● **DIRECTION 1**:
Please decide whether each statement below agrees with the movie review, answering yes or no and quoting the words of the review that settle it. (a) Kudlacek found Ensemble for Somnambulists in an unmarked can at the archives. (b) Deren acted as Katherine Dunham's East Coast manager. (c) Stan Brakhage was an older colleague of Deren.

------ DOCUMENT PASSAGE ------

Movie Review: In the Mirror of Maya Deren

By Moira Sullivan
Movie Magazine International
I recently had the honor of appearing together with Austrian filmmaker Martina Kudlacek at the Cologne International Women’s Film Festival in October for a special program on filmmaker Maya Deren. Here Kudlacek debuted her new film, a documentary entitled In the Mirror of Maya Deren on the American avant-garde filmmaker and film theorist of the 1940's and 1950's who kicked off the second wave of the American Avantgarde in cinema.
As many scholars of Deren's work, Kudlacek traveled to Boston University Mugar Library Special Collections and studied the papers of the filmmaker donated by her mother Marie Deren. Then she visited Anthology Film Archives in New York to look at the films and to speak with curator Jonas Mekas, a rival to Deren during her career but who paid her a posthumous tribute with the creation of the Maya Deren Theater at Anthology. To Kudlacek's credit she discovered a film in an unmarked can in the archives precursor to The Very Eye of Night made in (1952) - Deren's last completed film, called Ensemble for Somnambulists, a student project made in Canada in 24 hours. The filmmaker also wet-spliced a film on the making of The Very Eye of Night with Deren on a crane shooting the Antony Tudor Ballet dancers, painted in black with a white backdrop which appears in the documentary.
A rare interview with choreographer Katherine Dunham is a highlight of Kudlacek's film. Deren served as her West Coast manager for the theatrical production 'Cabin in the Sky' during the 1940's and had access to her research in Haiti from the 1930’s. Also noteworthy is an interview with Rita Christiani, the widow who becomes a bride in Ritual in Transfigured Time made in (1946). The late Stan Brakhage is also on hand, a younger colleague of Deren. Stan shows one of his last films, Water for Maya (2000).

------ MATERIAL ------

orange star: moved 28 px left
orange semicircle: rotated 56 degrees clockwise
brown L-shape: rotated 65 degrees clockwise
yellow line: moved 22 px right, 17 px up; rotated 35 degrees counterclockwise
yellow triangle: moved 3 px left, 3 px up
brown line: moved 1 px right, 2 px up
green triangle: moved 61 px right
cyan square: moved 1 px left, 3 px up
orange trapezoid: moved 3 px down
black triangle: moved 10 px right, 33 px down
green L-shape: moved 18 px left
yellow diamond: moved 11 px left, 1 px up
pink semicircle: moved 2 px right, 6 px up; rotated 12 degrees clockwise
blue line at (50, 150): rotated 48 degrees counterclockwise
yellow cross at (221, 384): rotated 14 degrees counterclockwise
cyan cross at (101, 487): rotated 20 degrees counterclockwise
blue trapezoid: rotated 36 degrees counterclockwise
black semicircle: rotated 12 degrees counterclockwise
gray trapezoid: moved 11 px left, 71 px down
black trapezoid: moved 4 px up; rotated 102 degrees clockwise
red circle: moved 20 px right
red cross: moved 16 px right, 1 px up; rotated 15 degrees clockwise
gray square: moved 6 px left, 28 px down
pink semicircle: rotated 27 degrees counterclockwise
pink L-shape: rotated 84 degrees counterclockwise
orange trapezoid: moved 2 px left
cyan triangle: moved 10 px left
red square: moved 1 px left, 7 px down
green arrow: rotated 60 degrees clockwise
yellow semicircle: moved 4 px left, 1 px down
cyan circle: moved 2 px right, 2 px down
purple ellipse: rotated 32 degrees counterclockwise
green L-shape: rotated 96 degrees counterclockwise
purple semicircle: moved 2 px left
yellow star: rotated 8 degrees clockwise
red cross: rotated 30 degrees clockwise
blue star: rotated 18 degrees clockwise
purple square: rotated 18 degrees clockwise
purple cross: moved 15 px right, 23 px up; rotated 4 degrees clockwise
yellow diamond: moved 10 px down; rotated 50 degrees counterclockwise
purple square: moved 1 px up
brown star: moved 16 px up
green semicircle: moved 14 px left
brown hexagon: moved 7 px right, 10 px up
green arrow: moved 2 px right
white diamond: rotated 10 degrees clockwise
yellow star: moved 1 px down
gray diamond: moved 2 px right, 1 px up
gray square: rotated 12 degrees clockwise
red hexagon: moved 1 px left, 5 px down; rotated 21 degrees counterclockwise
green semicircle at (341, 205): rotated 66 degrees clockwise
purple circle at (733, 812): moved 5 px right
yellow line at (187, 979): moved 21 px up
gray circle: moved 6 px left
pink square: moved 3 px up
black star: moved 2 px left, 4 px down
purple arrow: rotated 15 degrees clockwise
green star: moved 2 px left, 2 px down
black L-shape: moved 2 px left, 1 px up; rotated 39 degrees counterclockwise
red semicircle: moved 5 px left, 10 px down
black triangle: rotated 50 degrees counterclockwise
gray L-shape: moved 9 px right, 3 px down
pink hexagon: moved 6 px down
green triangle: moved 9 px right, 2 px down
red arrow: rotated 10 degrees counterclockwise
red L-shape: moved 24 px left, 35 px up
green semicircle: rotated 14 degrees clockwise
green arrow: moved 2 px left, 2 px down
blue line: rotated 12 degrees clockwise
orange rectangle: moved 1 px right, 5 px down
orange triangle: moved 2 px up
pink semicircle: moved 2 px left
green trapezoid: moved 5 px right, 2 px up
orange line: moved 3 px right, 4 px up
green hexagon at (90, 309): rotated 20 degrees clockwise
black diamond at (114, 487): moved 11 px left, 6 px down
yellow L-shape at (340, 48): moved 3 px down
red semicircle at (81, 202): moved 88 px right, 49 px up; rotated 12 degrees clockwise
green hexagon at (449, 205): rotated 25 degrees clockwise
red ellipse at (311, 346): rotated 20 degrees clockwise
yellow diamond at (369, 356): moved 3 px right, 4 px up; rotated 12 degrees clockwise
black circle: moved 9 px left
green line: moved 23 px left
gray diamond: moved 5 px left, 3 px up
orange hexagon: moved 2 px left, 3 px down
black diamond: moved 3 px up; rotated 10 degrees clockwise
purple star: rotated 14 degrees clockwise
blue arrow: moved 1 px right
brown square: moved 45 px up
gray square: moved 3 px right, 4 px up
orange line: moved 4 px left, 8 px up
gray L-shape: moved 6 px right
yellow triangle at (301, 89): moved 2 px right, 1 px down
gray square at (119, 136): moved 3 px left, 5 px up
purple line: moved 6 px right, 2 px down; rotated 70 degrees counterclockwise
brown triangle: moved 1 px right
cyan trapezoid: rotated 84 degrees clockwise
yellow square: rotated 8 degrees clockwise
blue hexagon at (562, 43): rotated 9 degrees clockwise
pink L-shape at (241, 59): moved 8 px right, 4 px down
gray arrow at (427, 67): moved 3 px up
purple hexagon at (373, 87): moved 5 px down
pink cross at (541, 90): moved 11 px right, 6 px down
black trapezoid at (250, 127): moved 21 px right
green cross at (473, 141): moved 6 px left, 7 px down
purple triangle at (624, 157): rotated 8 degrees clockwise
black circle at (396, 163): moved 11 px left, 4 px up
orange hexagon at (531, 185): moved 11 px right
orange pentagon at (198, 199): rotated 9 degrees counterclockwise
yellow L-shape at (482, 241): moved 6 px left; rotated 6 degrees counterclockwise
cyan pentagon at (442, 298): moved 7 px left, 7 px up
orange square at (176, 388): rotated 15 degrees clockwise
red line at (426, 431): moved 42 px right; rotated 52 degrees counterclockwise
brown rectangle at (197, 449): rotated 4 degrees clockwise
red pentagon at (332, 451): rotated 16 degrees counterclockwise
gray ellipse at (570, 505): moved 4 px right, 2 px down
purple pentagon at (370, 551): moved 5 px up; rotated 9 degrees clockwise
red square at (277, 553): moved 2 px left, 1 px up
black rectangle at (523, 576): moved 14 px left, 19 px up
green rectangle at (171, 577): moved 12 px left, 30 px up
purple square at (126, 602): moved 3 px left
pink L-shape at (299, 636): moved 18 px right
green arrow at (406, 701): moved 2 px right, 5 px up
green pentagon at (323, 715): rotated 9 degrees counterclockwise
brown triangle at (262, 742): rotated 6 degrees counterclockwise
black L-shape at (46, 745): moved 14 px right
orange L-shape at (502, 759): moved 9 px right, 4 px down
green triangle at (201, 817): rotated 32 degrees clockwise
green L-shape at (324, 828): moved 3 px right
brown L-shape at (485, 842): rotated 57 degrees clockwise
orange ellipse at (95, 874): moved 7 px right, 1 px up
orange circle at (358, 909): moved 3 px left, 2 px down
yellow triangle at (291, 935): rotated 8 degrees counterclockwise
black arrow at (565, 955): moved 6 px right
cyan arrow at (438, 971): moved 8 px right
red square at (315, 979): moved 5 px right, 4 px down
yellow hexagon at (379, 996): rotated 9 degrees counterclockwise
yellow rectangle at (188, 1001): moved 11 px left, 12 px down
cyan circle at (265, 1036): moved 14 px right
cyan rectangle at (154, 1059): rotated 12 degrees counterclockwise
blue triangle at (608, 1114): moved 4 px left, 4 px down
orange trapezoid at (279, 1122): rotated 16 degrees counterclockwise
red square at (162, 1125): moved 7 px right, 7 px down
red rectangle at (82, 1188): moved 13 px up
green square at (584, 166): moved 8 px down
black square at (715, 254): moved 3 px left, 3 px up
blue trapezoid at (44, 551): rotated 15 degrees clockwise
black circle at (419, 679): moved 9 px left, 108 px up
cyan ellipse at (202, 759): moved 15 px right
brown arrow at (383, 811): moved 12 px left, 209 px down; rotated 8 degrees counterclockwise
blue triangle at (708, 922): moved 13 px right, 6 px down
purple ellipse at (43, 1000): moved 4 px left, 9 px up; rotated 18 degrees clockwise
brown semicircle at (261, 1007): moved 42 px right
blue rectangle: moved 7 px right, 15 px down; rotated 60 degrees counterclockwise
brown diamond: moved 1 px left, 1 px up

------

● **DIRECTION 2**:
Rewrite the listing from its start through the line containing "yellow diamond: moved 11 px left, 1 px up", swapping "yellow" for "amber" and keeping everything else the same. Return only those lines.

● **EXPECTED OUTPUT 1**:
(a) Yes: "she discovered a film in an unmarked can in the archives"
(b) No: "Deren served as her West Coast manager"
(c) No: "a younger colleague of Deren"

● **EXPECTED OUTPUT 2**:
orange star: moved 28 px left
orange semicircle: rotated 56 degrees clockwise
brown L-shape: rotated 65 degrees clockwise
amber line: moved 22 px right, 17 px up; rotated 35 degrees counterclockwise
amber triangle: moved 3 px left, 3 px up
brown line: moved 1 px right, 2 px up
green triangle: moved 61 px right
cyan square: moved 1 px left, 3 px up
orange trapezoid: moved 3 px down
black triangle: moved 10 px right, 33 px down
green L-shape: moved 18 px left
amber diamond: moved 11 px left, 1 px up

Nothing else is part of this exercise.